▶ **CHECK YOUR UNDERSTANDING**:
A. Decide whether each statement below agrees with the R event-data walkthrough, answering yes or no and quoting the deciding words from it: (i) the cleanup lowered the count of event types from 985 to 867; (ii) the casualty analysis spans 1950 to 2011; (iii) SNOW and SNOW/ICE are treated as distinct event types.
B. Carry the R event-data walkthrough forward from its last line.

As you can see we have ambiguity in the data , We need to first work on this ambiguity. For example SNOW, SNOW/ICE acctually mean the same. So lets try to remove the ambiguity from Event Types.

# Checking the number of event types before processing the event types

length(unique(raw_data$EVTYPE))
## [1] 985
event_types <- toupper(raw_data$EVTYPE)

# replace all punctuation characters with blank spaces
event_types <- gsub("[[:blank:][:punct:]+]", " ", event_types)
event_types<-gsub("^ ","",event_types)
length(unique(event_types))
## [1] 867
event_types<-gsub("^ *| $*","",event_types) # remove leading & trailing spaces
event_types<-gsub("  "," ",event_types) #removing in-between extra spaces


# updating the data frame
raw_data$EVTYPE <- event_types

As you can see we now have lesser event types than before.We decreased the number of event types from 985 to 867. Although further cleaning up the data is possible but for now lets move on to the analysis part.

Casualties from these events

Let us try to analyse the total number of casualties caused by these events from the year 1950 to 2011.

raw_data$casualties <- raw_data$FATALITIES + raw_data$INJURIES
casualties <- aggregate(raw_data$casualties, by=list(Event=raw_data$EVTYPE), FUN=sum)

# Taking out the top 10 Events causing maximum number of casualties.

Top_Casualties <- head(casualties[order(casualties$x, decreasing = TRUE), ], 10)

Potting the BarPlot

library(ggplot2)
p <-ggplot(Top_Casualties, aes(Event, x))
p +geom_bar(stat = "identity") + xlab("Events") + ylab("Casualties") +coord_flip() + theme(axis.text.x = element_text(face="bold", color="#993333", 
                           size=6, angle=45),
          axis.text.y = element_text(face="bold", color="#993333", 
                           size=6, angle=45)
          )

Economical Impact from these events

Cleaning and transforming the Property and Crop data

raw_data$PROP_US <- 0
raw_data$CROP_US <- 0


raw_data$PROP_US <- ifelse(raw_data$PROPDMGEXP %in% "H" | raw_data$PROPDMGEXP %in% "h",
                               raw_data$PROPDMG*0.0000001, raw_data$PROP_US)
raw_data$CROP_US <- ifelse(raw_data$CROPDMGEXP %in%"H"|  raw_data$CROPDMGEXP %in%"h",
                               raw_data$CROPDMG*0.0000001, raw_data$CROP_US)

raw_data$PROP_US <- ifelse(raw_data$PROPDMGEXP %in% "K"|  raw_data$PROPDMGEXP %in% "k",
                               raw_data$PROPDMG*0.000001,  raw_data$PROP_US)
raw_data$CROP_US <- ifelse(raw_data$CROPDMGEXP %in% "K"|  raw_data$CROPDMGEXP %in% "k",
                               raw_data$CROPDMG*0.000001,  raw_data$CROP_US)

raw_data$PROP_US <- ifelse(raw_data$PROPDMGEXP %in% "M"|  raw_data$PROPDMGEXP %in% "m", 
                               raw_data$PROPDMG*0.001,     raw_data$PROP_US)
raw_data$CROP_US <- ifelse(raw_data$CROPDMGEXP %in% "M"|  raw_data$CROPDMGEXP %in% "m", 
                               raw_data$CROPDMG*0.001,     raw_data$CROP_US)

▶ **EXTRACTED MATERIAL**:
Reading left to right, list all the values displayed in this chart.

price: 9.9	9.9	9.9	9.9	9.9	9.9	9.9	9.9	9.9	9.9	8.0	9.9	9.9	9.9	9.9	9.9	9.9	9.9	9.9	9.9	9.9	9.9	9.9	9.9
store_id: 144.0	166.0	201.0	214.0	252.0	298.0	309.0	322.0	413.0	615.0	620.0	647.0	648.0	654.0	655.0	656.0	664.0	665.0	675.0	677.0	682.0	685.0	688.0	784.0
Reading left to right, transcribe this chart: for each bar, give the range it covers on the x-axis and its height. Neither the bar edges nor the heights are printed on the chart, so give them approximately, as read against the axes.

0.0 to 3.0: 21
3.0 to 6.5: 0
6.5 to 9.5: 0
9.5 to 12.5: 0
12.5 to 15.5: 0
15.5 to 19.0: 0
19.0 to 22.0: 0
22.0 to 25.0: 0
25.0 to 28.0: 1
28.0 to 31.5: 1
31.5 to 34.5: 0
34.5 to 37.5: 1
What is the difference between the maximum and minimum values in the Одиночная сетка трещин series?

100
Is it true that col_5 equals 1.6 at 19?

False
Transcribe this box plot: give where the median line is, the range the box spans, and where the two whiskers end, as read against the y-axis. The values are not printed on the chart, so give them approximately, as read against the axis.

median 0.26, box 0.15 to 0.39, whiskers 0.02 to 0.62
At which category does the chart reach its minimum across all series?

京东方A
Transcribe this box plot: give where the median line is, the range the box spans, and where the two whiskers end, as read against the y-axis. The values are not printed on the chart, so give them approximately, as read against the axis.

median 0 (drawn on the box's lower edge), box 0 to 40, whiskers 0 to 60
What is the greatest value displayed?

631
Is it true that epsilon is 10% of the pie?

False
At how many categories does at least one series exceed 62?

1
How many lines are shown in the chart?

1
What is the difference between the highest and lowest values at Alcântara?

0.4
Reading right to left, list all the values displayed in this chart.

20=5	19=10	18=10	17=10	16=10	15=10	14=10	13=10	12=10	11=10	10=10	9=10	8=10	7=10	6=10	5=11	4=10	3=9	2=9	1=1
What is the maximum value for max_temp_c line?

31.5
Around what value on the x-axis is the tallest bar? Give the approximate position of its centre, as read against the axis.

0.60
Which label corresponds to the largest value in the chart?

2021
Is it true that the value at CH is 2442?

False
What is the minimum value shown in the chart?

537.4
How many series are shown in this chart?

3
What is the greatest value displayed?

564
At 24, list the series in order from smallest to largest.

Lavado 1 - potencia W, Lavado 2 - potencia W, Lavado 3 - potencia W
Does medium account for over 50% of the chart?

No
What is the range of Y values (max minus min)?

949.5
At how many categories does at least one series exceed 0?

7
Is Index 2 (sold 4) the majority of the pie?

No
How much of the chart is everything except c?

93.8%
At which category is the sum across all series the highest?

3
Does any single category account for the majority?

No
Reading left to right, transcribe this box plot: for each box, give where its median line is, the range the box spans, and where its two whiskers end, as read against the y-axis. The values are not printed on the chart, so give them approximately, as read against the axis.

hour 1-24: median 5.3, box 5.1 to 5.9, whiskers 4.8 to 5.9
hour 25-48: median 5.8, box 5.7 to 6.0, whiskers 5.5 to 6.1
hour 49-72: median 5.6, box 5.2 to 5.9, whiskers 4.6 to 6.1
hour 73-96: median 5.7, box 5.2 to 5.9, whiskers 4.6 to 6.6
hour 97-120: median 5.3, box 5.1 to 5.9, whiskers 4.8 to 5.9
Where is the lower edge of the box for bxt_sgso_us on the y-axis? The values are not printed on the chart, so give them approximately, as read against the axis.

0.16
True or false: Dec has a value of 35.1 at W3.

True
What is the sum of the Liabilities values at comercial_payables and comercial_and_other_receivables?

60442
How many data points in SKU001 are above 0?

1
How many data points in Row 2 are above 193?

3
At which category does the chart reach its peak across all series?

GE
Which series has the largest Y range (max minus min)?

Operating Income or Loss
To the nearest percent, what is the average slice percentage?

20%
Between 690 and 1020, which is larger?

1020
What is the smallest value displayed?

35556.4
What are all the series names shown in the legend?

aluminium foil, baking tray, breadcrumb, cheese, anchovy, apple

▶ **OUTPUTS IN ORDER**:
A.
(i) Yes: "We decreased the number of event types from 985 to 867."
(ii) Yes: "Let us try to analyse the total number of casualties caused by these events from the year 1950 to 2011."
(iii) No: "For example SNOW, SNOW/ICE acctually mean the same."

B.
raw_data$PROP_US <- ifelse(raw_data$PROPDMGEXP %in% "B"|  raw_data$PROPDMGEXP %in% "b", 
                               raw_data$PROPDMG*1,         raw_data$PROP_US)
raw_data$CROP_US <- ifelse(raw_data$CROPDMGEXP %in% "B"|  raw_data$CROPDMGEXP %in% "b",
                               raw_data$CROPDMG*1,         raw_data$CROP_US)

Property Damage (In Billions)

Property_damage <- aggregate(raw_data$PROP_US, by=list(Event=raw_data$EVTYPE), FUN=sum)

# Taking out the top 10 Events causing maximum number of Property damage.

Top_Property_Damages <- head(Property_damage[order(Property_damage$x, decreasing = TRUE), ], 10)

Potting the BarPlot

library(ggplot2)
p <-ggplot(Top_Property_Damages, aes(Event, x))
p +geom_bar(stat = "identity") + xlab("Events") + ylab("Property Damages") +coord_flip() + theme(axis.text.x = element_text(face="bold", color="#993333", 
                           size=6, angle=45),
          axis.text.y = element_text(face="bold", color="#993333", 
                           size=6, angle=45)
          )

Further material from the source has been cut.